Eine Anmerkung sei an dieser Stelle noch gegeben: Die Angabe zum Zoo Berlin bei dieser Art ist etwas irreführend, da diese Art auch nur sehr kurzzeitig dort vertreten war! Hier wäre eine genauere Angabe wünschenswert.
(14.07.2009, 14:17)
Henry Merker:   @Holger Wientjes:
Die habe ich gestern übersehen, da ich nur nach ehemaligen Haltern gesehen habe und die Tiere noch im Bestand sind.
(14.07.2009, 13:52)
Holger Wientjes:   In DO wurden auch Saigas gehalten, so viel ich weiss.

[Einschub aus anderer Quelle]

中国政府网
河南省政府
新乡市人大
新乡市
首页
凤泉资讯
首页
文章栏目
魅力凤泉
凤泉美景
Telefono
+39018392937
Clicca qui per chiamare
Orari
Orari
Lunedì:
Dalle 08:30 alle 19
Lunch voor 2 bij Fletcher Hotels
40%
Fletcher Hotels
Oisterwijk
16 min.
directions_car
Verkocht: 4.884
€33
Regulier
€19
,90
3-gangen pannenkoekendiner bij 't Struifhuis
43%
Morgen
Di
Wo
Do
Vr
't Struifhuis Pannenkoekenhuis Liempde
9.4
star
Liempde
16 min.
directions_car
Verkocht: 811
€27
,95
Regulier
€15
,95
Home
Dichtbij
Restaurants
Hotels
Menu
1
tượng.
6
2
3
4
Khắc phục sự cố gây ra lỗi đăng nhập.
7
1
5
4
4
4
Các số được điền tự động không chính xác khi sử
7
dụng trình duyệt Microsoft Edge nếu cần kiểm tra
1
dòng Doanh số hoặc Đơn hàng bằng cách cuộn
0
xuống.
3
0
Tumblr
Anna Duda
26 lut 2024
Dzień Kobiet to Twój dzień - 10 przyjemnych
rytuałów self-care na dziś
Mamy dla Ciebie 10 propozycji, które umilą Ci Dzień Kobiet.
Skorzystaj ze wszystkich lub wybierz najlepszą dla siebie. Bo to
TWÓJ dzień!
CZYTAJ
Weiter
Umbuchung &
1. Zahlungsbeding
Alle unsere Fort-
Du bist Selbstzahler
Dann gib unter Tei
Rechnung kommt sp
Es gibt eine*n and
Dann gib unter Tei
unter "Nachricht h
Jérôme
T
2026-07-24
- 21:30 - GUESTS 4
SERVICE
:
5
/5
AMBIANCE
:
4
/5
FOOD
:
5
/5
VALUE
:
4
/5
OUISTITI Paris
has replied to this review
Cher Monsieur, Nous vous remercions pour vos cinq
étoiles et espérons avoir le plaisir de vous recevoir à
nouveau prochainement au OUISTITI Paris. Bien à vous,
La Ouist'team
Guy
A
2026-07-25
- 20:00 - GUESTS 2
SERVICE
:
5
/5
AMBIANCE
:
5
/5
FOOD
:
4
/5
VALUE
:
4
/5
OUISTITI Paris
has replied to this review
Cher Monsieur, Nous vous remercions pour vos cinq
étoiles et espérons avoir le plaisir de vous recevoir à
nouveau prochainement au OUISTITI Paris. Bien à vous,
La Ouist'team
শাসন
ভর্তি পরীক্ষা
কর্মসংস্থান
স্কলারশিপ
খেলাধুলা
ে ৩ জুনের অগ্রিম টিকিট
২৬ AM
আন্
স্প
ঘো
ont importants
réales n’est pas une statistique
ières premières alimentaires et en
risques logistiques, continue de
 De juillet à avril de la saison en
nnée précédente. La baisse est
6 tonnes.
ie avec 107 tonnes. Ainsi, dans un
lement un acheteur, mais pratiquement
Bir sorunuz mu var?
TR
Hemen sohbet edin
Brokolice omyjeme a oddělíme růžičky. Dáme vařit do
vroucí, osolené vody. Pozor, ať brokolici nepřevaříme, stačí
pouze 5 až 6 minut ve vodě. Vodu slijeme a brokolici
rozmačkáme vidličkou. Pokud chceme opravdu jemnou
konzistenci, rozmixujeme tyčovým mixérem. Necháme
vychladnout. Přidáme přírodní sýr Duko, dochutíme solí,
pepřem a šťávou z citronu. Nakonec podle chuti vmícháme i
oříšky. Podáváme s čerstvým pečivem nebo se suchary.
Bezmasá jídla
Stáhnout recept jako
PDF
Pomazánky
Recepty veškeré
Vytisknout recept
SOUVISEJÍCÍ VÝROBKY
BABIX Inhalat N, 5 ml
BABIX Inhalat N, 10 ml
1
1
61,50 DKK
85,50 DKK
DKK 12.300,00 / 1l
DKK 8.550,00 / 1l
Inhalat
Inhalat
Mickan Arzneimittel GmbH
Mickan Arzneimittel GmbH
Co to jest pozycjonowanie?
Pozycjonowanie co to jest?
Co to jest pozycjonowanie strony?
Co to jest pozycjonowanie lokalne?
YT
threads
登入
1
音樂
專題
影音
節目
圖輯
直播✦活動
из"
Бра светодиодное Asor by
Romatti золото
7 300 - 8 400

Und HZA sind doch auch Gazellen.
(14.07.2009, 00:03)
Henry Merker:   @André Haubrich:
Pardon: "Die von dir gestellte..."
(13.07.2009, 22:53)
Henry Merker:   @André Haubrich; Kuhantilopenthread, Frage vom 13.07.2009:
Die von Ihnen gestellte Frage läßt sich nur schwer beantworten. Nachdem ich die Zootierliste in der Kategorie "Ducker, Gazellen, Böckchen" nach Tieren aus Dortmund durchsucht habe, bin ich zu keinem Fund gekommen. Falls es sich um einen Ducker gehandelt hätte, hätte ich die Frage im Duckerthread beantwortet; so bleiben nur Spekulationen, wenn dieses Tier nicht etwa in der Kategorie "Antilopen" zu finden ist.

Darum leite ich an dieser Stelle die Frage an alle anderen Forumsteilnehmern weiter - denn vielleicht gab es ja tatsächlich mal in Dortmund Gazellen oder Böckchen, die EBENFALLS in diesem Thread behandelt werden können. Ein weiterer Grund ist die eigentliche Thematik im Kuhantilopenthread.
(13.07.2009, 22:52)
Henry Merker:   Vorbemerkung:
Da es im Kuhantilopenthread einige Anfragen zu den "kleineren Antilopen" gab, die ich an dieser Stelle als Gazellen interpretiere, soll es in diesem Thread um die Haltung und Zucht von Gazellen in den Zoologischen Gärten der Welt gehen. Ich hoffe, dass es genügend Interessenten für diesen Thread geben wird.